---------- Exercise input

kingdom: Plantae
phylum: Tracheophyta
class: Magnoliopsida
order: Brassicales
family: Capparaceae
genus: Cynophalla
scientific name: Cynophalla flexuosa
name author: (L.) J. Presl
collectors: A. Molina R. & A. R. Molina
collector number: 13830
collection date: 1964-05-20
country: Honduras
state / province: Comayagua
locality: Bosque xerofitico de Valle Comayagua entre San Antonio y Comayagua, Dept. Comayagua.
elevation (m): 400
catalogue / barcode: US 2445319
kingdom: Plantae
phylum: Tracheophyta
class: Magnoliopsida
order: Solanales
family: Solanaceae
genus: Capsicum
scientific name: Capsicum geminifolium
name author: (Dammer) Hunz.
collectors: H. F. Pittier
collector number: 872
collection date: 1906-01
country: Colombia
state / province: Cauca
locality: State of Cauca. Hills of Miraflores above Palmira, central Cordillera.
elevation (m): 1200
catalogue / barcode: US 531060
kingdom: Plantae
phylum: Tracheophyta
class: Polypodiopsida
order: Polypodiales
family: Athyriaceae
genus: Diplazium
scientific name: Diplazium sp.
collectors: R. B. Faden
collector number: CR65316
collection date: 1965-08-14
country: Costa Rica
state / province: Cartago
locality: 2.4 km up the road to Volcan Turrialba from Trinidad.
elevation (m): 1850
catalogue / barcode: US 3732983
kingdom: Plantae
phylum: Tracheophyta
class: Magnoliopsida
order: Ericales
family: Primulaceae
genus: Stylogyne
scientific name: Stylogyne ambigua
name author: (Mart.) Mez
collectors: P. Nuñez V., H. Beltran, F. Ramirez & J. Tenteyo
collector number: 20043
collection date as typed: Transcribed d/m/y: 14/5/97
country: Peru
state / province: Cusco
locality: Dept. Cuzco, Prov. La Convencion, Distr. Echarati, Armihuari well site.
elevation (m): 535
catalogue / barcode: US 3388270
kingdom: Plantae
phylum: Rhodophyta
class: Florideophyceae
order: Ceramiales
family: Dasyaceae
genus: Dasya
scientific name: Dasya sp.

--------------------

### Task brief:
Please copy every line of the botanical catalog data above word for word.

### Result of the exercise:
kingdom: Plantae
phylum: Tracheophyta
class: Magnoliopsida
order: Brassicales
family: Capparaceae
genus: Cynophalla
scientific name: Cynophalla flexuosa
name author: (L.) J. Presl
collectors: A. Molina R. & A. R. Molina
collector number: 13830
collection date: 1964-05-20
country: Honduras
state / province: Comayagua
locality: Bosque xerofitico de Valle Comayagua entre San Antonio y Comayagua, Dept. Comayagua.
elevation (m): 400
catalogue / barcode: US 2445319
kingdom: Plantae
phylum: Tracheophyta
class: Magnoliopsida
order: Solanales
family: Solanaceae
genus: Capsicum
scientific name: Capsicum geminifolium
name author: (Dammer) Hunz.
collectors: H. F. Pittier
collector number: 872
collection date: 1906-01
country: Colombia
state / province: Cauca
locality: State of Cauca. Hills of Miraflores above Palmira, central Cordillera.
elevation (m): 1200
catalogue / barcode: US 531060
kingdom: Plantae
phylum: Tracheophyta
class: Polypodiopsida
order: Polypodiales
family: Athyriaceae
genus: Diplazium
scientific name: Diplazium sp.
collectors: R. B. Faden
collector number: CR65316
collection date: 1965-08-14
country: Costa Rica
state / province: Cartago
locality: 2.4 km up the road to Volcan Turrialba from Trinidad.
elevation (m): 1850
catalogue / barcode: US 3732983
kingdom: Plantae
phylum: Tracheophyta
class: Magnoliopsida
order: Ericales
family: Primulaceae
genus: Stylogyne
scientific name: Stylogyne ambigua
name author: (Mart.) Mez
collectors: P. Nuñez V., H. Beltran, F. Ramirez & J. Tenteyo
collector number: 20043
collection date as typed: Transcribed d/m/y: 14/5/97
country: Peru
state / province: Cusco
locality: Dept. Cuzco, Prov. La Convencion, Distr. Echarati, Armihuari well site.
elevation (m): 535
catalogue / barcode: US 3388270
kingdom: Plantae
phylum: Rhodophyta
class: Florideophyceae
order: Ceramiales
family: Dasyaceae
genus: Dasya
scientific name: Dasya sp.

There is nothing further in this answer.